WORK ITEM: Print the entries verbatim, leaving out the images they contain.

Collected data
+ + + + + + +

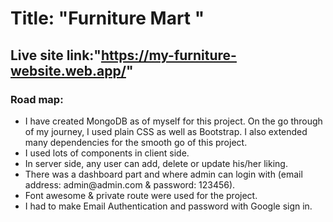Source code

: # Title: "Furniture Mart "

## Live site link:"https://my-furniture-website.web.app/"

### Road map:

<ul>
<li>I have created MongoDB as of myself for this project. On the go through of my journey, I used plain CSS as well as Bootstrap. I also extended many dependencies for the smooth go of this project.</li>
<li> I used lots of components in client side.</li>
<li>In server side, any user can add, delete or update his/her liking.</li>
<li>There was a dashboard part and where admin can login with (email address: admin@admin.com & password: 123456).</li>
<li>Font awesome & private route were used for the project.</li>
<li>I had to make Email Authentication and password with Google sign in.
</li>
</ul>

+ + + + + + +

WRITTEN REPLY:
Source code

: # Title: "Furniture Mart "

## Live site link:"https://my-furniture-website.web.app/"

### Road map:

<ul>
<li>I have created MongoDB as of myself for this project. On the go through of my journey, I used plain CSS as well as Bootstrap. I also extended many dependencies for the smooth go of this project.</li>
<li> I used lots of components in client side.</li>
<li>In server side, any user can add, delete or update his/her liking.</li>
<li>There was a dashboard part and where admin can login with (email address: admin@admin.com & password: 123456).</li>
<li>Font awesome & private route were used for the project.</li>
<li>I had to make Email Authentication and password with Google sign in.
</li>
</ul>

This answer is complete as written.